DB Seminar [Fall 2014]: Alex Beutel
As we record growing amounts of increasingly detailed user actions and complex interactions, how can we understand and make use of the vast amount of user data? In order to make use of this growing user data, there are a number of technical hurdles: we must be able to understand and model our users, we must be able to handle fraudulent data and adversarial users, and we must be able to scale our learning algorithms and models to big data. My thesis focuses on the intersection of these three research areas and the uncomfortable realities of learning from real world user data.
First, we study how to design better models of real world user behavior, focusing primarily on collaborative filtering for online recommendation. In particular, we design more complex models that capture the realities of online ratings — polarized perception of products, fraudulent reviews, etc. While classic collaborative filtering research is necessary for modeling user behavior, handling the realities and oddities of the online interactions is necessary for giving good recommendations.
Second, we investigate novel approaches to spam and fraud detection. As more everyday services depend on modeling user behavior, fraudsters have increasing economic incentives to manipulate these services. Therefore, in order to provide high quality models of behavior, we must face the fact that our data are not necessarily an honest depiction of user behavior. In this thesis, we focus on new models of spam and fraud that are accurate in differentiating between natural and suspicious user behavior and that are difficult for spammers to avoid while remaining effective.
Last, we describe novel general systems for efficiently performing data mining and machine learning on huge datasets. Behavior modeling today relies on learning from the massive numbers of small interactions of many users. This results in large datasets with complex models of user behavior, such as the collaborative filtering and fraud detection algorithms mentioned above. Therefore, to make such models actually useful, we must solve the problems of how to scale the learning of the models in real-world scenarios — on massive datasets and in shared cloud environments.

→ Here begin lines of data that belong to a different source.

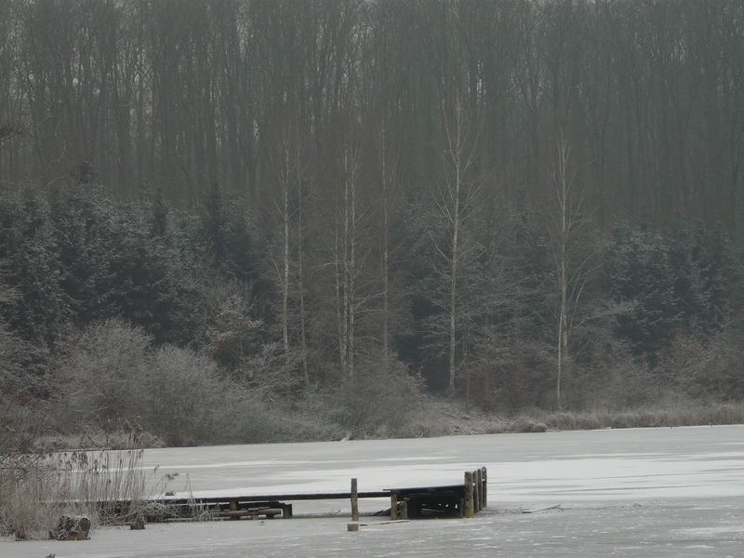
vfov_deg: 10.5
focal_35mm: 141
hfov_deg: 14.0
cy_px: 279
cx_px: 372
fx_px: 3031
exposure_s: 1/80
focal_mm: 23.1
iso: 100
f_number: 4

While each of the tasks above have very different bodies of research behind them, they all are fundamentally asking the question of how to analyze and understand the ever-growing amount of user data being recorded. Therefore, we use intuition from each one to inform research decisions in the others. While most of the completed work has aimed to improve performance in each problem separately, the proposed work also focuses on blurring the lines between the problems, e.g. recommendation that is robust to spam and scaling the learning of complex behavioral models.